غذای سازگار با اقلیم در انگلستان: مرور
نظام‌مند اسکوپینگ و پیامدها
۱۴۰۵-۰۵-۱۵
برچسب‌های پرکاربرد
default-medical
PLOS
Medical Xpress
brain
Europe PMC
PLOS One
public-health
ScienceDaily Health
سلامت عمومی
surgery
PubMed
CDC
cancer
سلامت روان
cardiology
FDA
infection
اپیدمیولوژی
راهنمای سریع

▸ **PROBLEM DETAILS**: Repeat all of the records exactly.

▸ **PROBLEM SOLUTION**:
غذای سازگار با اقلیم در انگلستان: مرور
نظام‌مند اسکوپینگ و پیامدها
۱۴۰۵-۰۵-۱۵
برچسب‌های پرکاربرد
default-medical
PLOS
Medical Xpress
brain
Europe PMC
PLOS One
public-health
ScienceDaily Health
سلامت عمومی
surgery
PubMed
CDC
cancer
سلامت روان
cardiology
FDA
infection
اپیدمیولوژی
راهنمای سریع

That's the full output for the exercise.